La couleur des mots

« Invité à Harvard, Mohamed Ali prônait aux jeunes issus du ghetto la chance qu’ils avaient de mener des études, quand une voix fusant dans le public interrompit brutalement l’idole : ‘‘Fais-nous un poème !’’
Il y eut dix secondes de silence, puis l’immense Ali, luisant de gloire et de grâce, dit :
‘‘Me,We.’’ »Noire est la beauté

Pour les voyelles, on le sait ; mais pour les mots, qui dira leurs couleurs latentes ? Se poser la question, à l’heure où VERITAS désigne une carte bancaire et LIBERTÉ un dessert à la crème, cela a-t-il encore un sens ?

Le Ravage est en cours. S’il peut s’en prendre au monde et à tous ceux qui l’habitent aussi impunément, c’est parce qu’il s’est préalablement lancé à l’abordage de la Parole sur quoi il continue de diriger ses plus sournois assauts. Pour s’en apercevoir, il suffit de temps en temps de prendre en considération telle des morbides ondulations qui agitent la planète Spectacle.
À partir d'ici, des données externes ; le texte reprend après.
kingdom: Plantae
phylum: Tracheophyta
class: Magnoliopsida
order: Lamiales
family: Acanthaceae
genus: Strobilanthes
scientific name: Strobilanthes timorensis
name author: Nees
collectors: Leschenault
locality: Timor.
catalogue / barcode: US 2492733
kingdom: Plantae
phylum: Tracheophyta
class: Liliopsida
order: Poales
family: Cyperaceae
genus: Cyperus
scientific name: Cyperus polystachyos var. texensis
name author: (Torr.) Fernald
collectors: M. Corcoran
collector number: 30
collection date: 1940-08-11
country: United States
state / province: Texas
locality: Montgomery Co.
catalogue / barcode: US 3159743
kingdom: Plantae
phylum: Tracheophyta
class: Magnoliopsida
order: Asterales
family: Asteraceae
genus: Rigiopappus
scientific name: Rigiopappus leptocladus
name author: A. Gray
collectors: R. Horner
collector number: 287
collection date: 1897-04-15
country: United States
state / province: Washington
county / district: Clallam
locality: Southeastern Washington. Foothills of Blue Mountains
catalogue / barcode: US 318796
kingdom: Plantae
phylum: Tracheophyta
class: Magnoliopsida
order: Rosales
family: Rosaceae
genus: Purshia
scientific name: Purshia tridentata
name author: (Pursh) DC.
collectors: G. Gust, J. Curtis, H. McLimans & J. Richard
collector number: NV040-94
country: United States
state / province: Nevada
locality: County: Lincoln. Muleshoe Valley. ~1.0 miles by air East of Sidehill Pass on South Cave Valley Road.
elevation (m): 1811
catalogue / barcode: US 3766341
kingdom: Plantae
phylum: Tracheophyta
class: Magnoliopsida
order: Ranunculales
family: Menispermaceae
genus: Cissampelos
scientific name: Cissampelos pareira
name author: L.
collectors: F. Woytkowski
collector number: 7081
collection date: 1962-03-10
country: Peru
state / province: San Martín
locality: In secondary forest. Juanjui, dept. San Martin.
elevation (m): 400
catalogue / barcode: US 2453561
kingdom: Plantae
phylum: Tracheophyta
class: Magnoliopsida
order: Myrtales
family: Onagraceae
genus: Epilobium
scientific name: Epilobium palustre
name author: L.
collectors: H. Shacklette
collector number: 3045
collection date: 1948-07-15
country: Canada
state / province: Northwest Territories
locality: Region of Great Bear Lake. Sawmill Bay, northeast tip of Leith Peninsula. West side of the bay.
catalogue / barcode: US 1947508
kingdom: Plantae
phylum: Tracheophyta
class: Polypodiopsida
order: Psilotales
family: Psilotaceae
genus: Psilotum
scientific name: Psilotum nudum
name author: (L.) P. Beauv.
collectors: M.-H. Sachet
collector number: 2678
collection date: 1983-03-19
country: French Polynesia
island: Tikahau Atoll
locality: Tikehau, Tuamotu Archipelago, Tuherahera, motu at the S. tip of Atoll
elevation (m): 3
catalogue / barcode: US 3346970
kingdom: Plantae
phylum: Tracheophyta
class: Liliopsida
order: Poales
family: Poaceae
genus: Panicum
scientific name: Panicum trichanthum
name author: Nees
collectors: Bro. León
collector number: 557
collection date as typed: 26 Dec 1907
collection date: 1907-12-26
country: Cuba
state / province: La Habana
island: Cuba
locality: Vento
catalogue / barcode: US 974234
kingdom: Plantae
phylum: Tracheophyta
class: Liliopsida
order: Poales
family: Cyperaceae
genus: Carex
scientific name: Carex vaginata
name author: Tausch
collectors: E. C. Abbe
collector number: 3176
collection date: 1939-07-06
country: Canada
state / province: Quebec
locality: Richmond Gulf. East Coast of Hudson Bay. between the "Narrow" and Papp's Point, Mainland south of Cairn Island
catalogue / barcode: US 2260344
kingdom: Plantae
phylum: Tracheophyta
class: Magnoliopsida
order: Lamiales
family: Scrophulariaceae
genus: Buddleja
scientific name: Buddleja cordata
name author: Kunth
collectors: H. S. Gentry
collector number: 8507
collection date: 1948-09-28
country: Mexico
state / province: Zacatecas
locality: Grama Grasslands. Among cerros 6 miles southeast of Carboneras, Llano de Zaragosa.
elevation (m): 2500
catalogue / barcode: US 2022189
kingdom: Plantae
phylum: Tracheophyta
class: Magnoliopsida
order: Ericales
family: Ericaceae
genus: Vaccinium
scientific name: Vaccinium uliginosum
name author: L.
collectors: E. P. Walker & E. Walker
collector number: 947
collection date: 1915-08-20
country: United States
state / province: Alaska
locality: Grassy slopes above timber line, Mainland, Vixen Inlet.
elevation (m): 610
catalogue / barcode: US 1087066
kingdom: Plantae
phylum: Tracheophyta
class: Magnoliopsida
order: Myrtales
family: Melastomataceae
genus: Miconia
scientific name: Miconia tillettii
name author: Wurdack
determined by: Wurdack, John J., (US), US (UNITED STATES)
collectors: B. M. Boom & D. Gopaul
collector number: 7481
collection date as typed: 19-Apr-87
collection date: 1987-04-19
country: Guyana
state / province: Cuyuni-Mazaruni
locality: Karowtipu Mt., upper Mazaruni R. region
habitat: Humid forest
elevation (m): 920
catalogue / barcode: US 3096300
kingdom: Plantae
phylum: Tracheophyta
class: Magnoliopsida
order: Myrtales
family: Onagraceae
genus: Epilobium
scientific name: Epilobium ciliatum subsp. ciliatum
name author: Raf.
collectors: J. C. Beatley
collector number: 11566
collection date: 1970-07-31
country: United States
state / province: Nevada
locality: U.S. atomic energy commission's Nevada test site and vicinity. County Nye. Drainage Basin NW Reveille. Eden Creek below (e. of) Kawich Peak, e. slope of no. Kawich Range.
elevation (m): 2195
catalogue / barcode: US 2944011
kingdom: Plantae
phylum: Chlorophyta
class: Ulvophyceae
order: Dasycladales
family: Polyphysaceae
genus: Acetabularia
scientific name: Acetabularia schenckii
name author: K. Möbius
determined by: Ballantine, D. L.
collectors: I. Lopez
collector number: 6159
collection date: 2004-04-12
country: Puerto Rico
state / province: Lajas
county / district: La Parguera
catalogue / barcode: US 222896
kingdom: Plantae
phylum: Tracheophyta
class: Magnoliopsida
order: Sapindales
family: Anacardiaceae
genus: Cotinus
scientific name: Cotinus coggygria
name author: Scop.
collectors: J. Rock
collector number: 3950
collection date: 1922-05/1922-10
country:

Je faisais des recherches sur les rapport ambivalents de Spinoza à l’hébreu biblique, en préparation de mon séminaire bimensuel La Gestion Génocidaire du Globe, lorsque je suis tombé sur la tribune d’André Markowicz intitulée : « Personne n’a le droit de me dire ce que j’ai le droit de traduire ou pas. », parue dans Le Monde du 12 mars, à la suite du scandale suscité par l’activiste hollandaise Janice Deul concernant la traduction du poème présidentiel d’Amanda Gorman.

Il me sembla aussitôt évident qu’il y avait un lien à tisser contradictoirement entre le cas de Spinoza et celui d’Amanda Gorman – plus exactement celui de son « affaire », laquelle se résume au choix de la personne adéquate pour traduire son poème dans une autre langue.

Cela m’amena à réfléchir à ce que signifie l’appartenance à une minorité séculairement malmenée : les Juifs pour Spinoza, les Noirs américains pour Amanda Gorman, et à tâcher de comprendre pour quelles troubles et complexes raisons Spinoza, principalement dans les pages les plus âpres de son Traité des autorités Théologique et Politique, manqua tant de solidarité vis-à-vis de ses coreligionnaires – au point que Hermann Cohen parlait de « trahison humainement incompréhensible ».

Enfin l’affaire Amanda Gorman m’intéresse en ce qu’il est aussi question chez Spinoza de traduction adéquate en rapport avec l’appartenance, le philosophe regrettant dans le Tractatus que la Bible n’eût pas été rédigée par un autre peuple que les Juifs, dans une…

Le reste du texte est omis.